When the holy Abba Anthony lived in the desert, he was beset by accidie (spiritual and mental apathy) and attacked by many sinful thoughts. He said to God, ‘Lord, I want to be saved but these thoughts do not leave me alone; what shall I do in my affliction? How can I be saved? A short while afterwards, when he got up to go out, Anthony saw a man like himself sitting at his work, getting up from his work to pray, then sitting down and plaiting a rope, then getting up again to pray. It was an angel of the Lord sent to correct and reassure him. He heard the angel saying to him. ‘Do this and you will be saved.’ At these words, Anthony was filled with joy and courage. He did this, and he was saved.
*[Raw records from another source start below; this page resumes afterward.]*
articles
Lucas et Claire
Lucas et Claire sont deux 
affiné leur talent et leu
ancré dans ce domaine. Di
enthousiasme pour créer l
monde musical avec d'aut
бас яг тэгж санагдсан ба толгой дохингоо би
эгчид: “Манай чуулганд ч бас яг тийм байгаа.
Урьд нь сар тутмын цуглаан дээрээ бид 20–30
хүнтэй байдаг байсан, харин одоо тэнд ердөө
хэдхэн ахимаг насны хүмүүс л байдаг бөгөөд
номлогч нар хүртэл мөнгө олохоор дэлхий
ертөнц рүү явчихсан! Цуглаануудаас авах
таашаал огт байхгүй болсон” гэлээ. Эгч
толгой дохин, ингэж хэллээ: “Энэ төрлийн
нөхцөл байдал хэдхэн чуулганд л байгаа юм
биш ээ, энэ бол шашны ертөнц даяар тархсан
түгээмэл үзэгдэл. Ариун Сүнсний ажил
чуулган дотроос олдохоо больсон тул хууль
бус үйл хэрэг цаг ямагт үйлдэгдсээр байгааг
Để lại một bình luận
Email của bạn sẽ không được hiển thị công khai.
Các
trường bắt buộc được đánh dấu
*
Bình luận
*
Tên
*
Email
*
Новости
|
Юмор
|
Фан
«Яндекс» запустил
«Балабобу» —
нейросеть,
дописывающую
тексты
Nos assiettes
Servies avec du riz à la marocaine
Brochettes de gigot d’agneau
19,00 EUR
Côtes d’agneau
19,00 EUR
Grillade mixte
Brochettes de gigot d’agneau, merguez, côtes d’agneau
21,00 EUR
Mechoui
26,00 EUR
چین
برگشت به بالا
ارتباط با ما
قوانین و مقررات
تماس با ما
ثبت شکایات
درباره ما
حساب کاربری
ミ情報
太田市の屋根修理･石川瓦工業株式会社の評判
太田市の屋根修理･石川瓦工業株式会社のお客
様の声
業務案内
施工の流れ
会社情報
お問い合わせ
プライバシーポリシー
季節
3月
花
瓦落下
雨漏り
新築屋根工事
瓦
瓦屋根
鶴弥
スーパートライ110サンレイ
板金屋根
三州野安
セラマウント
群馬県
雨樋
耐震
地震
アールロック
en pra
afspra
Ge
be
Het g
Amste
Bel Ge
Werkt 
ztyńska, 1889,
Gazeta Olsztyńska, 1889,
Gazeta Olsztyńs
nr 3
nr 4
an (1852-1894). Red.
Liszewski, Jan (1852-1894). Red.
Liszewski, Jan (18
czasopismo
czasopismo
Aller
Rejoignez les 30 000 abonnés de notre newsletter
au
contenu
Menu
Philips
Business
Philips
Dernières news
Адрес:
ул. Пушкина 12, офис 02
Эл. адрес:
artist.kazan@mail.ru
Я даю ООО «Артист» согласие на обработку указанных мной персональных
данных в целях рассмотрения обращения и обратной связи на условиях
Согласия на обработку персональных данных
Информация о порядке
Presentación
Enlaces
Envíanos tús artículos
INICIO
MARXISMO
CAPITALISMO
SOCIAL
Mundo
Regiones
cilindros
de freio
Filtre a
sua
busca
I would suggest this quote is one of the most primitive and earliest of monastic rules. It is also the most accessible to non-monastics, born out of real life, suffering, struggling, sin and an acceptance that one cannot do it alone! Turning to God and posing the question how then shall I (we) live, amid my (our) reality? God simply offers a ‘way of life’ that caters for all our human needs. Over time, you could imagine Anthony developing a pattern of life that centered around the need to: pray, eat and drink, work, alms giving and hospitality. His whole life was an offering to Christ, restrained by his earthy body and temporal needs, but stretched heavenly.


What does all this mean for our quote, ‘a monk either prays or drinks.’? Some people who class themselves as alcoholics and others who view themselves as having an illness, rightfully need to seek medical to help, but those of us who have pampered too long to a particular choice as a way of coping, (this does not just need to be alcohol), then a pause, a moment of compassionate reflection, lifting of our head from our ‘belly’ to look at the world outside us and the ones we care for and a renewal of our life in Christ and our particular calling or vocation. In this way we learn from the monastics of how to regulate our life around our vocation.


Most of all, we must be prepared to make it a daily occurrence at the start. Abbot Antony encourages us in saying that we should meet each day as if a new foundation is being built.

Abbot Antony encourages us in saying that we should meet each day as if a new foundation is being built.


If we notice from the story above, after Antony pleads to God for His intervention, we are told that he ‘gets up’. For those who suffer with apathy or mild depression and anxiety, then often the feelings and thoughts draw us to ‘belly’ watch, to sit back and dwell on ourselves and not long after self-pity may set in, forcing us backwards to sit and dwell on well warn paths of negativity. The Fact that Antony gets up shows us that we need to be physically active in our prayer for help. It’s no different to what modern psychology tells us today, physical exercise and being active, within our capabilities, can help towards our own wellbeing.


The dividing line between ourselves as fully human in Christ and our over-activity behavioral habits, is wafer thin. It just sometimes feels as if we are looking through a brick wall; for our part, we tell God our hopes, dreams and things we want to change, then we go about trying, not on our own, for we are part of the body of Christ, the Church, then we wait for the Grace of God to descend.